What Mrs May did do, though, is demonstrate how it’s nigh on impossible for anybody who isn’t LGBT+ to properly understand what it feels like to live with that fear. She can’t empathise because she’s never had to feel the terror of potentially losing everything if somebody finds out that, through no fault of your own and down to something that you can not control or change, you’re different.
We may live in a time where it’s never been better for LGBT people, but that doesn’t mean things are perfect and all problems with discrimination, abuse, harassment have been solved. This is the reason why people don’t come out and why it is entirely their choice when, where and how to do it - nobody has the right to take that away from someone else.
Regardless of whether or not there are any consequences - in this case, for the whistleblower’s family in Pakistan, there could be serious repercussions. But even it there hadn’t been, it is still so far beyond the line of what’s acceptable that Mrs May should be doing more than brushing it off in parliament.
People come out when they are ready to. They may understand their sexuality from an early age but it in no way means they’re ready for others to know. LGBT+ people will often tell you they knew from being very young that they were different - but they all come out at their own pace.

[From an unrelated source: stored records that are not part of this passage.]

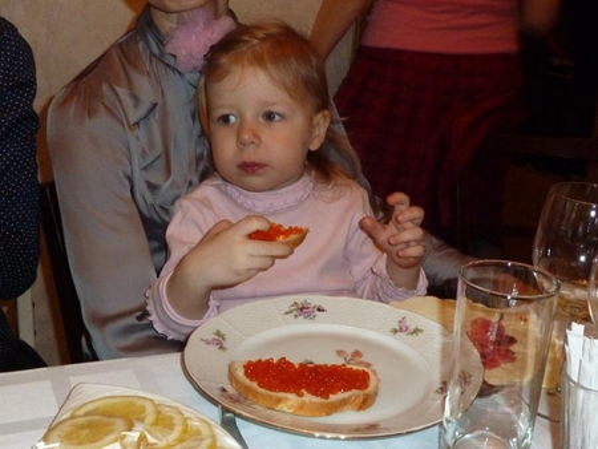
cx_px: 299
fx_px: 640
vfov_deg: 38.7
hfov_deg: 50.1
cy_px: 224
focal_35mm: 37
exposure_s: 1/30
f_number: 3.6
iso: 400
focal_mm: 6.1
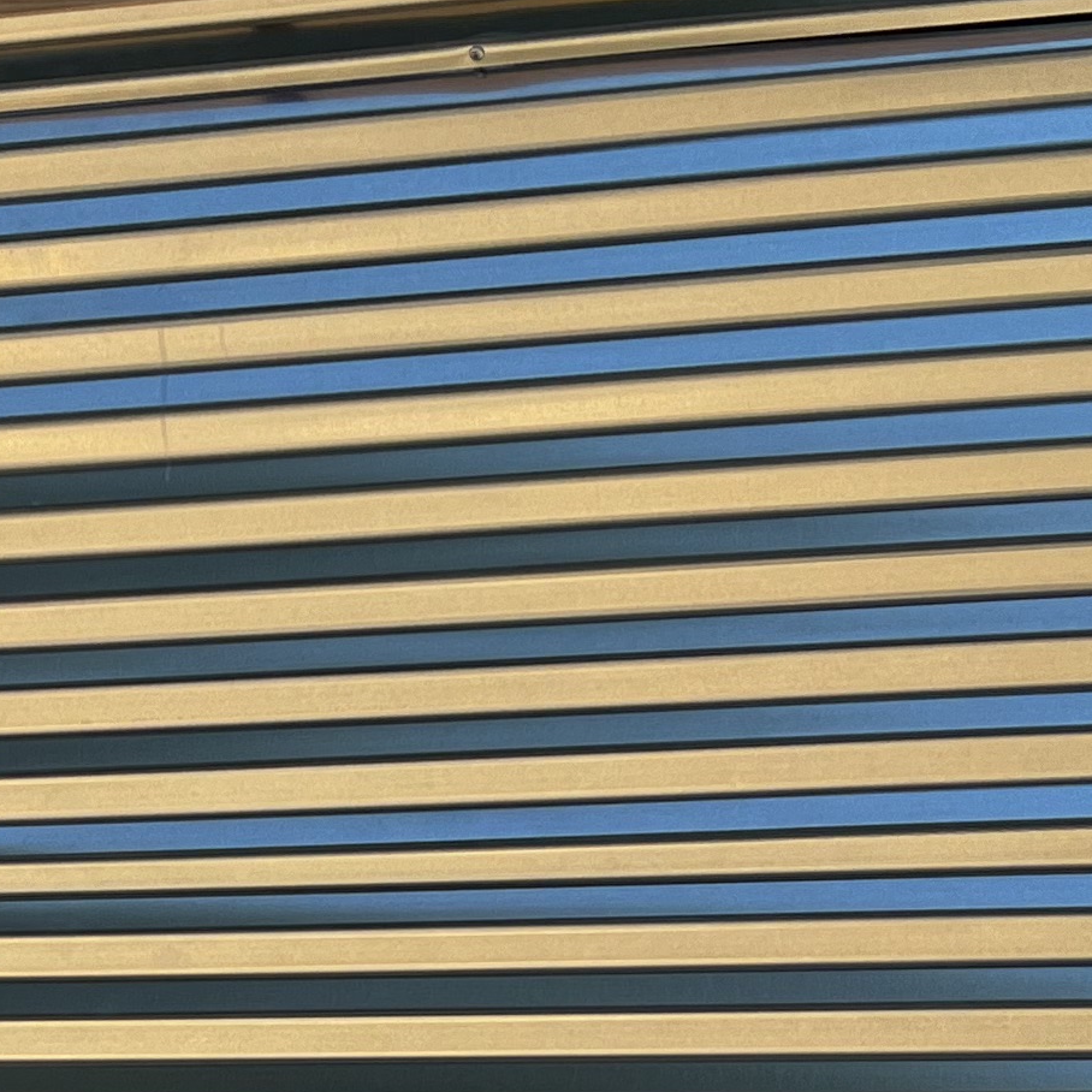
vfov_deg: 16.6
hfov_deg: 16.5
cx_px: -109
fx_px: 3640
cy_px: 1176
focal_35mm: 102
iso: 50
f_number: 1.5
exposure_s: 1/2695
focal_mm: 5.7
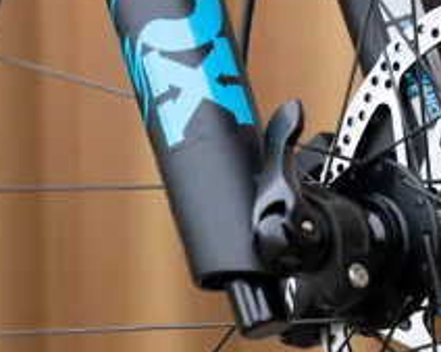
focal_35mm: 266
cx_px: 135
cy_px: -107
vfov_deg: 5.8
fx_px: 3467
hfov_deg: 7.3
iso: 1250
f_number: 4
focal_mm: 75
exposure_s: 1/2000
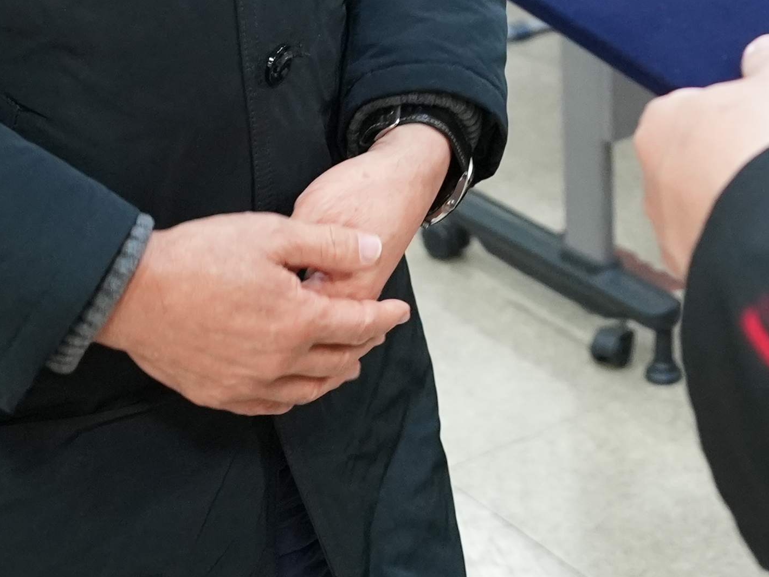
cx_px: 691
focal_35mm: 114
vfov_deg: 11.9
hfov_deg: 17.0
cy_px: -505
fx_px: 2532
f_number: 2.8
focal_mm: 24
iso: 3200
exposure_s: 1/250
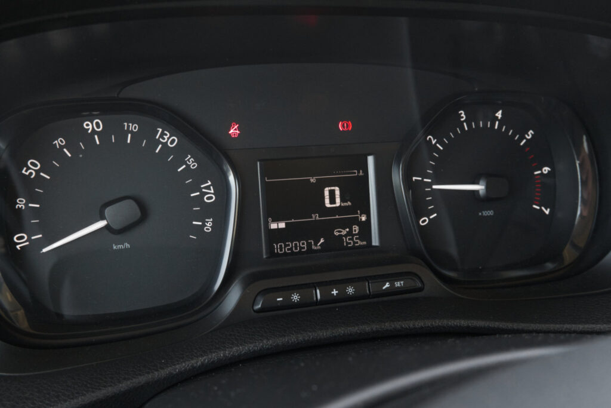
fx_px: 543
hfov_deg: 58.7
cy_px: 204
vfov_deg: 41.1
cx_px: 306
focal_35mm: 32
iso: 1600
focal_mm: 21.5
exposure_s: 1/60
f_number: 7.1
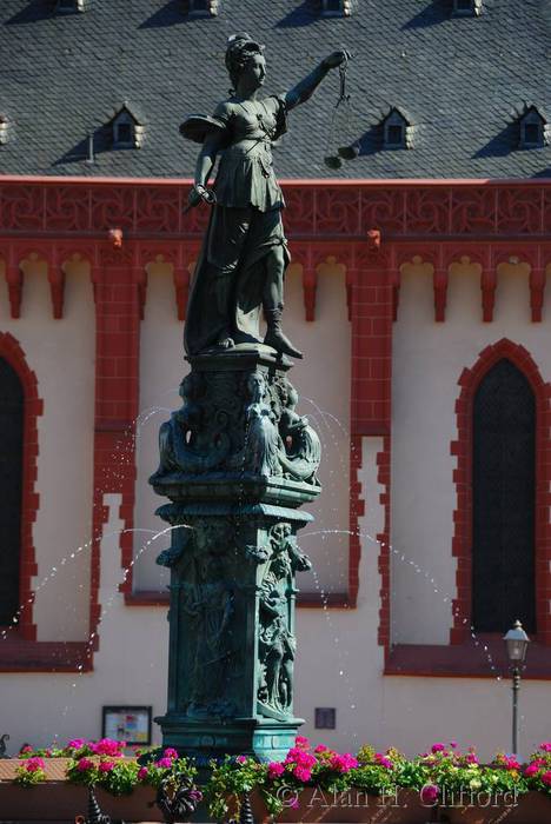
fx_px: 2818
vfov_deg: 16.6
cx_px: 276
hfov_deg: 11.2
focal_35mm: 123
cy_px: 412
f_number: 5.3
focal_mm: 82
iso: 125
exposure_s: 1/400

The fear of exposing your inner feelings and self to friends and family and having them cut you off is excruciating. What if you make yourself a target? What if you lose everything and have to start all over again? What if the people you love most in the world suddenly don’t love who you are and don’t love you back? That’s the sort of thing that races through the mind of every single LGBT+ person while they remain in the closet.
Now imagine that they suddenly have no choice about who knows and how they know.
It’s never crossed the mind of a heterosexual person because they have never faced that situation. It’s impossible for someone who isn’t LGBT+ to understand what that terror feels like, so to dismiss that fear as something that shouldn’t exist because the world should be lovely and filled with flowers and sunshine and rainbows is insensitive beyond belief. It exists and it’s real.
For Mrs May to claim that this is an issue that only impacts on “some” of the LGBT+ community is equally as misguided and ill thought out. It’s terrifying for ALL people who are outed without their permission because they are being exposed when they aren’t ready for others to know.
Outing someone against their wishes is cruel.